February 2, 2011 - 2:17 pm

The USDA representative said that they only recommend lean meat. Factory Farms which produce all of the supermarket meat feed the animals hi-starch corn, growth hormones and keep the animals sedentary all designed to fatten the animal fast and therefore produce only extremely fat products. The USDA has abdicated its oversight responsibility by allowing shortcuts in their own criteria for crop rotation and soil management resulting in huge losses of this finite resource, now estimated to be half gone in Iowa. They allow over fertilization of corn to increase yields. All of this is designed to keep the price low. But all they are doing is shifting the cost to our Natural Resource depletion and loss of water species and our fisheries. Now we know that the red meat and dairy is causing massive health issues and increased health care cost. Please keep reporting all facets of this health and natural resource disaster. DON KERSTETTER see our site at fixingourfood.com for more.

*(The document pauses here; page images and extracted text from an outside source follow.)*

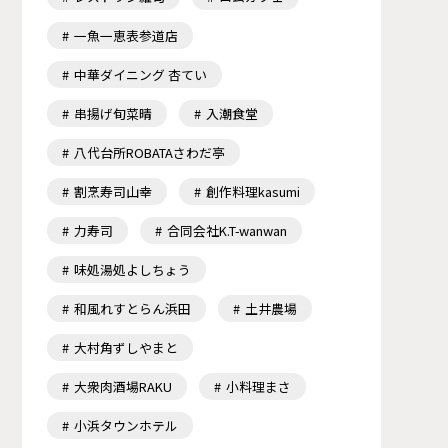
一魚一恵表参道店
中華ダイニング 杏てい
串揚げ旬菜晴
入潮食堂
八代台所ROBATAさわだ亭
割烹寿司山幸
創作料理kasumi
力寿司
合同会社K.T-wanwan
味処湯処よしちょう
和風れすとらん浜田
土井農場
大村角ずしやまと
大衆肉酒場RAKU
小料理まさ
小浜タウンホテル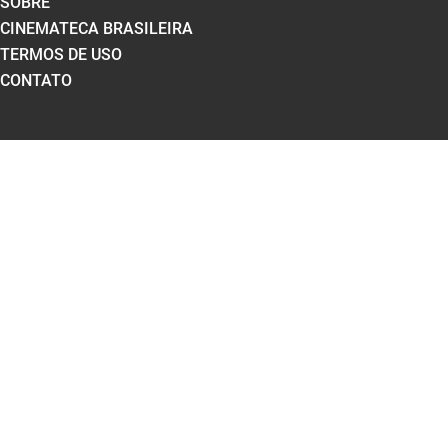
SOBRE
CINEMATECA BRASILEIRA
TERMOS DE USO
CONTATO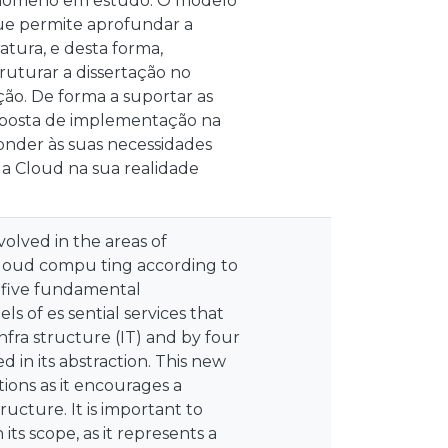
 fenómeno em estudo. O modelo
que permite aprofundar a
tura, e desta forma,
uturar a dissertação no
ção. De forma a suportar as
roposta de implementação na
nder às suas necessidades
s a Cloud na sua realidade
olved in the areas of
loud compu ting according to
f five fundamental
ls of es sential services that
nfra structure (IT) and by four
 in its abstraction. This new
ons as it encourages a
ructure. It is important to
ts scope, as it represents a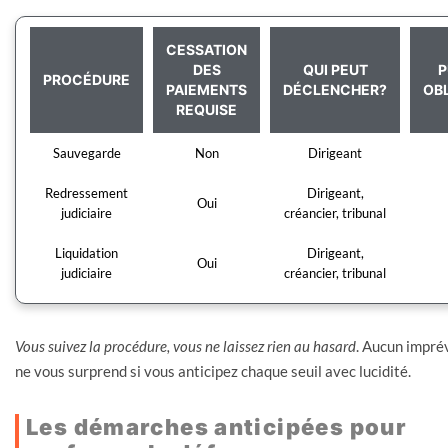
CESSATION
DES
QUI PEUT
P
PROCÉDURE
PAIEMENTS
DÉCLENCHER?
OB
REQUISE
Sauvegarde
Non
Dirigeant
Redressement
Dirigeant,
Oui
judiciaire
créancier, tribunal
Liquidation
Dirigeant,
Oui
judiciaire
créancier, tribunal
Vous suivez la procédure, vous ne laissez rien au hasard
. Aucun impré
ne vous surprend si vous anticipez chaque seuil avec lucidité.
Les démarches anticipées pour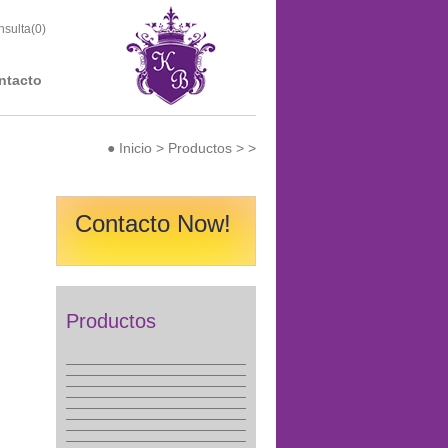
sulta(
0
)
ntacto
●
Inicio
>
Productos
>
>
Contacto Now!
Productos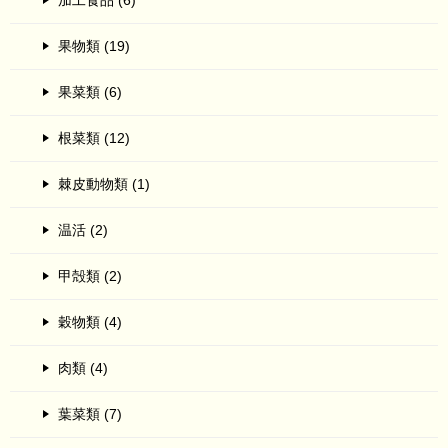
果物類 (19)
果菜類 (6)
根菜類 (12)
棘皮動物類 (1)
温活 (2)
甲殻類 (2)
穀物類 (4)
肉類 (4)
葉菜類 (7)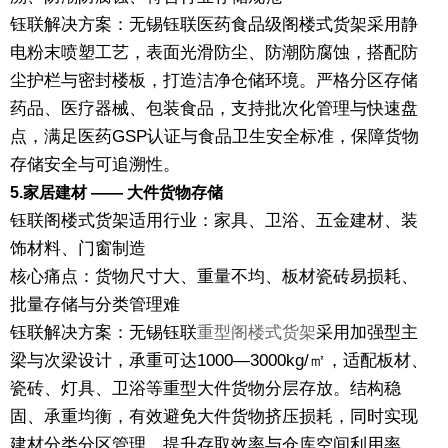
钰联解决方案：无锡钰联医药食品级阁楼式货架采用静
电粉末喷塑工艺，表面光滑防尘、防潮防腐蚀，搭配防
尘护栏与密封楼板，打造洁净仓储环境。严格分区存储
药品、医疗器械、包装食品，支持批次化管理与快速盘
点，满足医药GSP认证与食品卫生安全标准，保障货物
存储安全与可追溯性。
5.家居建材 —— 大件货物存储
钰联阁楼式货架适用行业：家具、卫浴、五金建材、装
饰材料、门窗制造
核心痛点：货物尺寸大、重量不均、板材瓷砖易损耗、
批量存储与分类管理难
钰联解决方案：无锡钰联
重型阁楼式货架
采用加强型主
梁与次梁设计，承重可达1000—3000kg/㎡，适配板材、
瓷砖、灯具、卫浴等重型大件货物分层存放。结构稳
固、承重均衡，有效避免大件货物挤压损耗，同时实现
建材分类分区管理，提升存取效率与仓库空间利用率。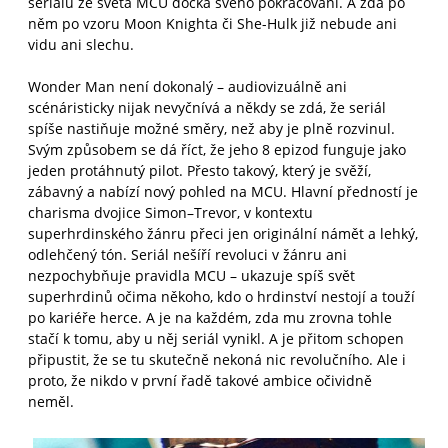
seriálů ze světa MCU dočká svého pokračování. A zda po
něm po vzoru Moon Knighta či She-Hulk již nebude ani
vidu ani slechu.
Wonder Man není dokonalý – audiovizuálně ani
scénáristicky nijak nevyčnívá a někdy se zdá, že seriál
spíše nastiňuje možné směry, než aby je plně rozvinul.
Svým způsobem se dá říct, že jeho 8 epizod funguje jako
jeden protáhnutý pilot. Přesto takový, který je svěží,
zábavný a nabízí nový pohled na MCU. Hlavní předností je
charisma dvojice Simon–Trevor, v kontextu
superhrdinského žánru přeci jen originální námět a lehký,
odlehčený tón. Seriál nešíří revoluci v žánru ani
nezpochybňuje pravidla MCU – ukazuje spíš svět
superhrdinů očima někoho, kdo o hrdinství nestojí a touží
po kariéře herce. A je na každém, zda mu zrovna tohle
stačí k tomu, aby u něj seriál vynikl. A je přitom schopen
připustit, že se tu skutečně nekoná nic revolučního. Ale i
proto, že nikdo v první řadě takové ambice očividně
neměl.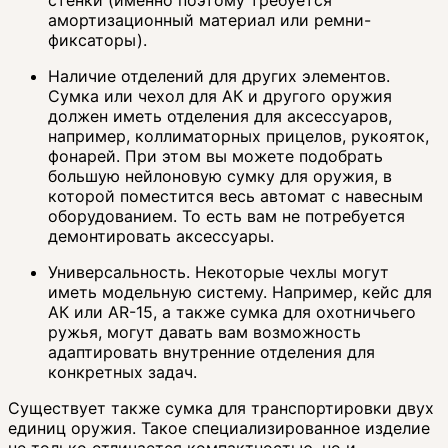
амортизационный материал или ремни-
фиксаторы).
Наличие отделений для других элементов.
Сумка или чехол для АК и другого оружия
должен иметь отделения для аксессуаров,
например, коллиматорных прицелов, рукояток,
фонарей. При этом вы можете подобрать
большую нейлоновую сумку для оружия, в
которой поместится весь автомат с навесным
оборудованием. То есть вам не потребуется
демонтировать аксессуары.
Универсальность. Некоторые чехлы могут
иметь модельную систему. Например, кейс для
АК или AR-15, а также сумка для охотничьего
ружья, могут давать вам возможность
адаптировать внутренние отделения для
конкретных задач.
Существует также сумка для транспортировки двух
единиц оружия. Такое специализированное изделие
не только отличается компактностью, но и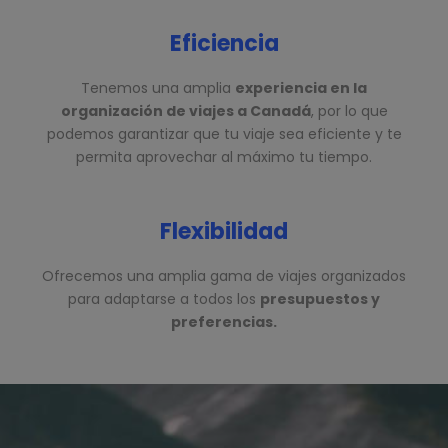
Eficiencia
Tenemos una amplia
experiencia en la
organización de viajes a Canadá
, por lo que
podemos garantizar que tu viaje sea eficiente y te
permita aprovechar al máximo tu tiempo.
Flexibilidad
Ofrecemos una amplia gama de viajes organizados
para adaptarse a todos los
presupuestos y
preferencias.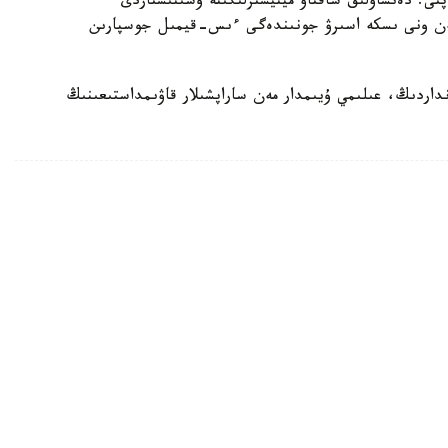
تى. دەنساۋلىق ساقتاۋ مينيسترلىگىنە ۇسىنىستاردى
 مەن ونى ىسكە اسىرۋ جونىندەگى ءىس-قيمىل جوسپارىن
داردىڭ، عىلىمي ۇيىمدار مەن ساراپشىلار قاۋىمداستىعىنىڭ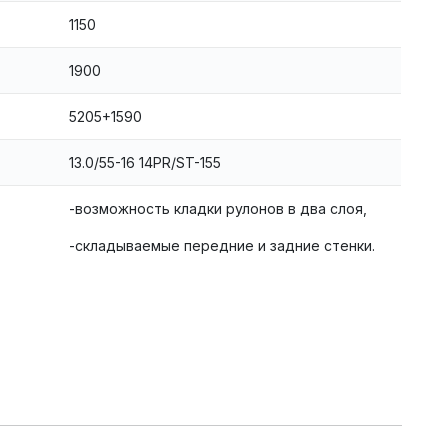
1150
1900
5205+1590
13.0/55-16 14PR/ST-155
-возможность кладки рулонов в два слоя,
-складываемые передние и задние стенки.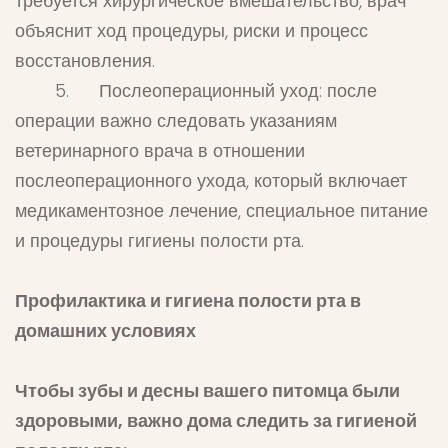
требуется хирургическое вмешательство, врач
объяснит ход процедуры, риски и процесс
восстановления.
5. Послеоперационный уход: после
операции важно следовать указаниям
ветеринарного врача в отношении
послеоперационного ухода, который включает
медикаментозное лечение, специальное питание
и процедуры гигиены полости рта.
Профилактика и гигиена полости рта в
домашних условиях
Чтобы зубы и десны вашего питомца были
здоровыми, важно дома следить за гигиеной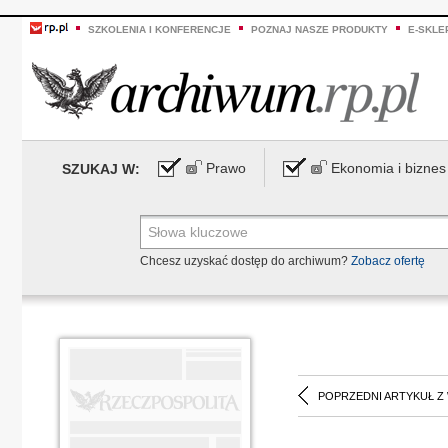
SZKOLENIA I KONFERENCJE
POZNAJ NASZE PRODUKTY
E-SKLE
Prawo
Ekonomia i biznes
SZUKAJ W:
Chcesz uzyskać dostęp do archiwum?
Zobacz ofertę
POPRZEDNI ARTYKUŁ Z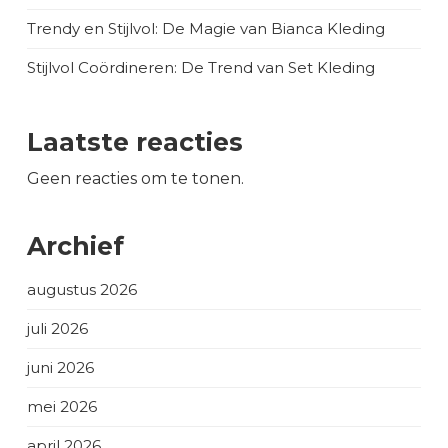
Trendy en Stijlvol: De Magie van Bianca Kleding
Stijlvol Coördineren: De Trend van Set Kleding
Laatste reacties
Geen reacties om te tonen.
Archief
augustus 2026
juli 2026
juni 2026
mei 2026
april 2026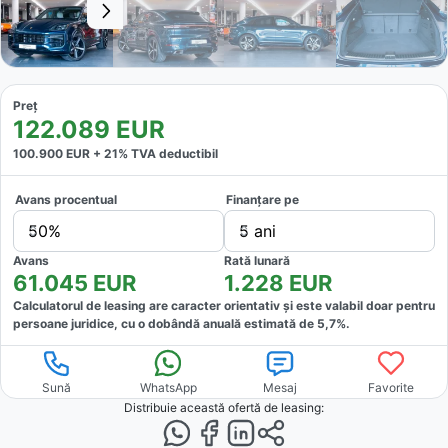
Preț
122.089
EUR
100.900
EUR +
21
% TVA deductibil
Avans procentual
Finanțare pe
50%
5 ani
Avans
Rată lunară
61.045
EUR
1.228
EUR
Calculatorul de leasing are caracter orientativ și este valabil doar pentru
persoane juridice, cu o dobândă anuală estimată de
5,7
%.
Sună
WhatsApp
Mesaj
Favorite
Distribuie această ofertă
de leasing
:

February 3, 2011 - 10:02 am

The USDA has many facets. Its agricultural research group, ARS, provides a wonderful service and publishes many products thru its Sustainable Agriculture Research and Education (SARE) group located in Beltsville but USDA oversight of grain farmers and animal food production is dismal. For example: their publication Building soils by Magdoff & Van ES which is now in its second edition has recommended a minimal 3 crop rotation plus winter cover crop for the last 10 years. There is not one grain farmer following this guideline and we are losing massive amounts of topsoil while grain farmers point to equipment changes they made decades ago as a solution. Johns Hopkins Pew Commission made many recommendations non have been implemented and these facilities continue to contaminate our air and our soil and our food with antibiotic pathogens. USDA has a top management problem and they exist in a government oversight void controlled by politicians in turn controlled by agribusiness lobbies. The result is a public health and environmental disaster. Hopefully you will continue to shed light on this long term major problem.